### Okuma metni
İslam Fıkhına Göre İmamlık

Fıkıh literatüründe imâmet amme hukuku alanında “devlet başkanlığı”, ibadetlerde ise “cemaate namaz kıldırma” anlamında kullanılır ve muhtemel bir karışıklığı önlemek için de birincisine “büyük imâmet” (el-imâmetü’l-kübrâ / el-imâmetü’l-uzmâ), ikincisine “küçük imâmet” (el-imâmetü’s-suğrâ) ya da “namaz imamlığı” (imâmetü’s-salât) denilir (bk. İMÂMET). Ancak imam kelimesi, sözlükteki “önder ve öncü” anlamıyla da bağlantılı olarak dinî literatürde bundan daha zengin bir kullanıma sahip olmuş, fıkıh ekolleri gibi geniş kapsamlı fikir hareketlerine ve sosyal oluşumlara öncülük eden, görüşleri ilim muhitinde geniş yankı uyandıran âlimler de imam diye anılmıştır. Devlet başkanlarına “halife, sultan, emîrü’l-mü’minîn” gibi adların verilmesi ve bunun yaygınlık kazanmasıyla birlikte yalın olarak imam kelimesiyle namaz kıldıran kimsenin kastedildiği ve böyle bir kullanımın giderek yaygınlık kazandığı da söylenebilir. Cemaatle namazda imamlık yapmaya i’timâm, imama uymaya iktidâ, uyan kimseye de muktedî veya me’mûm denilir.

Namaz İslâm dininin temel ibadetlerinden biri olduğu gibi namazların cemaatle kılınması da dinin şiâr ve sembolleri arasında görülmüş, bundan dolayı cemaatle namaz öteden beri dinî hayatın canlı bir tezahürü olmuştur. İmamlık görevi, Hz. Peygamber’in bizzat ifa edip örneklik etmesi sebebiyle âdeta bir yönüyle ona halefiyet gibi görülüp sâlih amellerin en hayırlılarından biri kabul edilmiştir. Namaz kıldıracak kimsede aranan şartlar, göreve ehliyette öncelik sıralaması, görevin ifasına ilişkin hükümler, imama uymanın geçerlilik şartları gibi konularda fıkıh literatüründe geliştirilen ayrıntılı hükümler de bu ilginin ürünüdür. Bu zengin birikimde Resûl-i Ekrem’in sözlü ve fiilî sünnetinin, ayrıca onun döneminden itibaren oluşmaya başlayan ve İslâm’ın yayılışıyla birlikte önemli bir konum kazanan imamlık görevi konusunda ilk dönemlerden devralınan dinî geleneğin büyük payı vardır.

### Ne isteniyor
İmamlık metninde "Namaz İslâm dininin" sözleriyle başlayıp "büyük payı vardır." sözlerine kadar süren bölümü hiçbir değişiklik yapmadan kopyalayın.

### Verilen malzeme

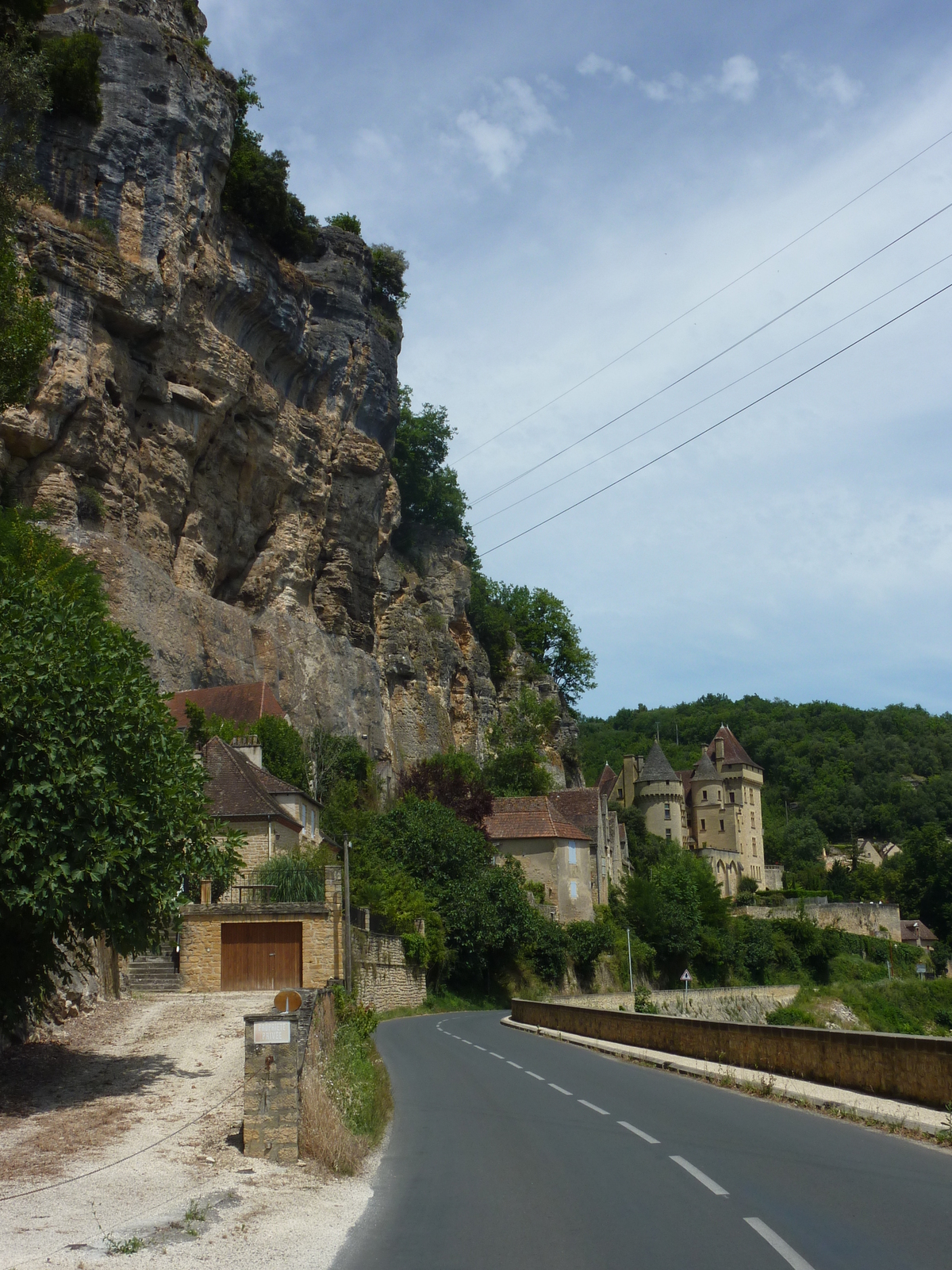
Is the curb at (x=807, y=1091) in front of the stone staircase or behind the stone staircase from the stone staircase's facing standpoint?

==

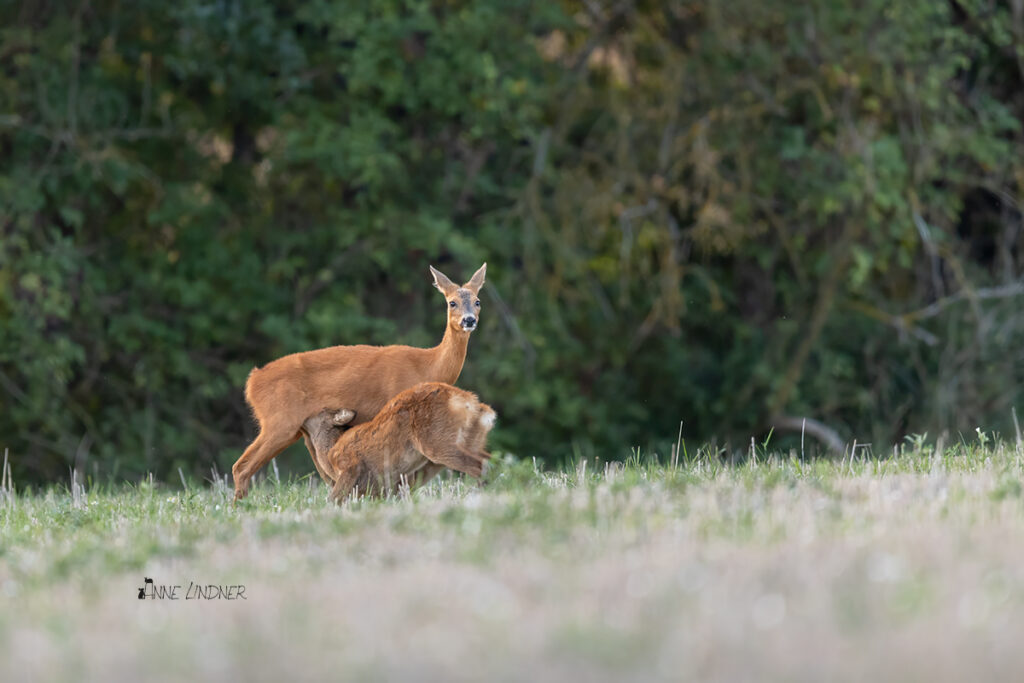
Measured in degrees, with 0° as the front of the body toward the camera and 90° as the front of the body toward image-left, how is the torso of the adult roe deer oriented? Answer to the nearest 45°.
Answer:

### Görev sonucu
Namaz İslâm dininin temel ibadetlerinden biri olduğu gibi namazların cemaatle kılınması da dinin şiâr ve sembolleri arasında görülmüş, bundan dolayı cemaatle namaz öteden beri dinî hayatın canlı bir tezahürü olmuştur. İmamlık görevi, Hz. Peygamber’in bizzat ifa edip örneklik etmesi sebebiyle âdeta bir yönüyle ona halefiyet gibi görülüp sâlih amellerin en hayırlılarından biri kabul edilmiştir. Namaz kıldıracak kimsede aranan şartlar, göreve ehliyette öncelik sıralaması, görevin ifasına ilişkin hükümler, imama uymanın geçerlilik şartları gibi konularda fıkıh literatüründe geliştirilen ayrıntılı hükümler de bu ilginin ürünüdür. Bu zengin birikimde Resûl-i Ekrem’in sözlü ve fiilî sünnetinin, ayrıca onun döneminden itibaren oluşmaya başlayan ve İslâm’ın yayılışıyla birlikte önemli bir konum kazanan imamlık görevi konusunda ilk dönemlerden devralınan dinî geleneğin büyük payı vardır.